Valérie Plante condamne le coup d’éclat d'Extinction Rebellion

Bien avant d’être à la tête de Projet Montréal et devenir la mairesse de Montréal, Mme Plante a par ailleurs elle-même été membre d’un regroupement, nommé «SalAMI», qui prônait la désobéissance civile non-violente, tout comme le groupe écologiste Extinction Rebellion.
Photo: Graham Hughes La Presse canadienne Bien avant d’être à la tête de Projet Montréal et devenir la mairesse de Montréal, Mme Plante a par ailleurs elle-même été membre d’un regroupement, nommé «SalAMI», qui prônait la désobéissance civile non-violente, tout comme le groupe écologiste Extinction Rebellion.

La mairesse de Montréal condamne à son tour le coup d’éclat mené par des militants du groupe écologiste Extinction Rebellion, mardi, sur le pont Jacques-Cartier. Le Devoir a toutefois appris que Valérie Plante a elle-même fait partie d’une organisation qui prônait la désobéissance civile au début des années 2000, soit avant sa carrière politique.

« Même si clairement l’urgence d’agir habite les gens, tout comme elle m’habite également, je considère que cette façon de faire n’est absolument pas productive, en plus de mettre en danger la sécurité des personnes et des premiers intervenants. Je ne peux donc en aucun cas la cautionner », a fait valoir jeudi la mairesse, dans une déclaration écrite transmise au Devoir par son équipe de communication.

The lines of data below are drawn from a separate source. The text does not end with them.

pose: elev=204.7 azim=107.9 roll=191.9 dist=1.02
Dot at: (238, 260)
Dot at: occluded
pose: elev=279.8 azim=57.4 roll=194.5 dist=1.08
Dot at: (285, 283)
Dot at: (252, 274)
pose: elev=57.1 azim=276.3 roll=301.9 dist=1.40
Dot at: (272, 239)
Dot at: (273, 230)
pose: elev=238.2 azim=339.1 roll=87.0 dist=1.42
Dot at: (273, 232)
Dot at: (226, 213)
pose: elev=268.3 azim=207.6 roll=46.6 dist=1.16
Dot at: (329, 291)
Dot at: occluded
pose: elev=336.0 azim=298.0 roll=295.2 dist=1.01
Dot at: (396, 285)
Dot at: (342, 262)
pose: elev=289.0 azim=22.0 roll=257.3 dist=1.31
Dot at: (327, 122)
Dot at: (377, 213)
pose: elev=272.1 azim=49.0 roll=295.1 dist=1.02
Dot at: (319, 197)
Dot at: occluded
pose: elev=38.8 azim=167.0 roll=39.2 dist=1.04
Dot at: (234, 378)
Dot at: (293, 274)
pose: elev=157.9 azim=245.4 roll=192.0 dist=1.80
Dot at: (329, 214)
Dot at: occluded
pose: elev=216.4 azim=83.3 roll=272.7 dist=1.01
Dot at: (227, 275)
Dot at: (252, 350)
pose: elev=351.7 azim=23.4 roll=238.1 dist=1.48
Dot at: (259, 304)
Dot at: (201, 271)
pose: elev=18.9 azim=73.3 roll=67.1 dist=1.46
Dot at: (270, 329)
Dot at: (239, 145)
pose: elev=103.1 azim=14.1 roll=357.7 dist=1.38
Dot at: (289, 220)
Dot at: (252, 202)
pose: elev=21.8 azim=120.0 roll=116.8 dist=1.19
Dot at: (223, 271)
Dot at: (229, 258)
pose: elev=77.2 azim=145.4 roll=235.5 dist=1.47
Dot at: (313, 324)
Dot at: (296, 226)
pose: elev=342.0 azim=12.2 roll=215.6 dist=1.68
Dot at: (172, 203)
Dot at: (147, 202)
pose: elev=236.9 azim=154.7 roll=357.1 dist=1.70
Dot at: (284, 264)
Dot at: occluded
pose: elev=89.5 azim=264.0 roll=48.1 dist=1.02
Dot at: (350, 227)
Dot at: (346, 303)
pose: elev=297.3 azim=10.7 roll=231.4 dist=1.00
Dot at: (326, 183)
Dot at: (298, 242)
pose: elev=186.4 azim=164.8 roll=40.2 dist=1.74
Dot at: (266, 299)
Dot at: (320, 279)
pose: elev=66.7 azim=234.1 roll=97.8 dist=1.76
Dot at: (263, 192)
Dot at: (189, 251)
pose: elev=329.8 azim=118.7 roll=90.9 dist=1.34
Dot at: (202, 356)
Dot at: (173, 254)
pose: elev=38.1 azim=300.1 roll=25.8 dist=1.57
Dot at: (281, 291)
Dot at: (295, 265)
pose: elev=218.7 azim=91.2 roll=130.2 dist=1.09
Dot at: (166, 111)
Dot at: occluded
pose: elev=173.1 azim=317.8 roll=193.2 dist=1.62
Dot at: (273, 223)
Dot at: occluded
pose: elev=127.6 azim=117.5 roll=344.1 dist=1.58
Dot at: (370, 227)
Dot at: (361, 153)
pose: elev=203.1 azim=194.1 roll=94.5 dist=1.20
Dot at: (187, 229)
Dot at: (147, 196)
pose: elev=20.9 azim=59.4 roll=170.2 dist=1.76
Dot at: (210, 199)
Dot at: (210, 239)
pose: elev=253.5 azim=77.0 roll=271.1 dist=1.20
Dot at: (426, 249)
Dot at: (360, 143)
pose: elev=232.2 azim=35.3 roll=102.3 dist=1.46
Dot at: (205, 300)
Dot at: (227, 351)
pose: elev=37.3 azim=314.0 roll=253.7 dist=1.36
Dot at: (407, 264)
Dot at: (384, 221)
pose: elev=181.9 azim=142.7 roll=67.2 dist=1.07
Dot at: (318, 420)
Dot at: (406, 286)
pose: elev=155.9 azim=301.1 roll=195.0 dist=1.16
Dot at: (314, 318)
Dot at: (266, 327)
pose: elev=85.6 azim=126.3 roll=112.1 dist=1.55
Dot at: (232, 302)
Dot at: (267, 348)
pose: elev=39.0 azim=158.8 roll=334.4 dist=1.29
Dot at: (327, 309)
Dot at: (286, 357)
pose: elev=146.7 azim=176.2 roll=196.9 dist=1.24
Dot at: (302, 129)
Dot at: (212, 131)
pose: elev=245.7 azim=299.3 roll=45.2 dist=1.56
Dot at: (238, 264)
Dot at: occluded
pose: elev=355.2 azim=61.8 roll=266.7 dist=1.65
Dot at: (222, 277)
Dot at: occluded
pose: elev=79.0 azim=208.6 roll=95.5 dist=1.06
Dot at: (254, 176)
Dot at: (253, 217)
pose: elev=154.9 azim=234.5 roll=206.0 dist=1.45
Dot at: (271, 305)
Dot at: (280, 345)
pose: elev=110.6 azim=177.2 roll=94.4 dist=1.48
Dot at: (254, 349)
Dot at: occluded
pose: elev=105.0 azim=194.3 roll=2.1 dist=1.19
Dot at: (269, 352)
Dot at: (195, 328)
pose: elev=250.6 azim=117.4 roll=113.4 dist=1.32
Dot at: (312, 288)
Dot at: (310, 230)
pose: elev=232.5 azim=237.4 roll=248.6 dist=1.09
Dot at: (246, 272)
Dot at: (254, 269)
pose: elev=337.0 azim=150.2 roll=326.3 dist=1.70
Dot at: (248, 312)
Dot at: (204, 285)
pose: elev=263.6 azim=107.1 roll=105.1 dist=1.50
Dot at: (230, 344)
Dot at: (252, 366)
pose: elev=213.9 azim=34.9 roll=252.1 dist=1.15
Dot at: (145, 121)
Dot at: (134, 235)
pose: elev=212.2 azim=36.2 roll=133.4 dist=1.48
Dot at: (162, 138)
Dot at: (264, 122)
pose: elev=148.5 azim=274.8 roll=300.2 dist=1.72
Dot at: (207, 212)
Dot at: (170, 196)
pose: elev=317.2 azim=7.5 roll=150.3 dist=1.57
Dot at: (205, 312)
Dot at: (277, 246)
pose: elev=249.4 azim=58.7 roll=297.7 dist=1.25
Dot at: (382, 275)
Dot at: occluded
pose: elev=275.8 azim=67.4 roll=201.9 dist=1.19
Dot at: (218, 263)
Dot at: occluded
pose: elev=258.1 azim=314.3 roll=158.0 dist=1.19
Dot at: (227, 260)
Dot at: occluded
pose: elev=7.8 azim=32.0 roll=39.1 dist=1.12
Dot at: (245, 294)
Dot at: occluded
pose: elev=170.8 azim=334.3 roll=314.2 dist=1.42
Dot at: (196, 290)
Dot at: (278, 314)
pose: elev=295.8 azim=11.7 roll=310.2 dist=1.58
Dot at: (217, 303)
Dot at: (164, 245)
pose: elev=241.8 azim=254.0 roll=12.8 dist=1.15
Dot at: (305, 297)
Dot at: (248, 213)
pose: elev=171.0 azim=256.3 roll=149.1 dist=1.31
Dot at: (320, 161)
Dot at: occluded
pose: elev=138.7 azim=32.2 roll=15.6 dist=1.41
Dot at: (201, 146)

La position de la mairesse Plante n’est pas partagée par tous au sein de son équipe, puisque la conseillère du Vieux-Rosemont, Christine Gosselin, a exprimé publiquement son appui aux manifestants. « À celles et ceux qui font de la désobéissance civile, moi, je dis merci », a écrit l’élue sur sa page Facebook mercredi soir. Un statut qui lui a valu plusieurs commentaires négatifs, mais qui a aussi été appuyé par certaines personnes, notamment par l’écologiste et auteure Laure Waridel.

Passé militant

Bien avant d’être à la tête de Projet Montréal et devenir la mairesse de Montréal, Mme Plante a par ailleurs elle-même été membre d’un regroupement, nommé « SalAMI », qui prônait la désobéissance civile non-violente, tout comme le groupe écologiste Extinction Rebellion.

Valérie Plante était membre de SalAMI en 2000, alors que l’organisation militait notamment contre les négociations de la Zone de libre-échange des Amériques (ZLEA). Le regroupement avait même organisé, en mars 2001, une « perquisition » symbolique et non violente des textes de la ZLEA. Quelque 87 personnes avaient alors été arrêtées.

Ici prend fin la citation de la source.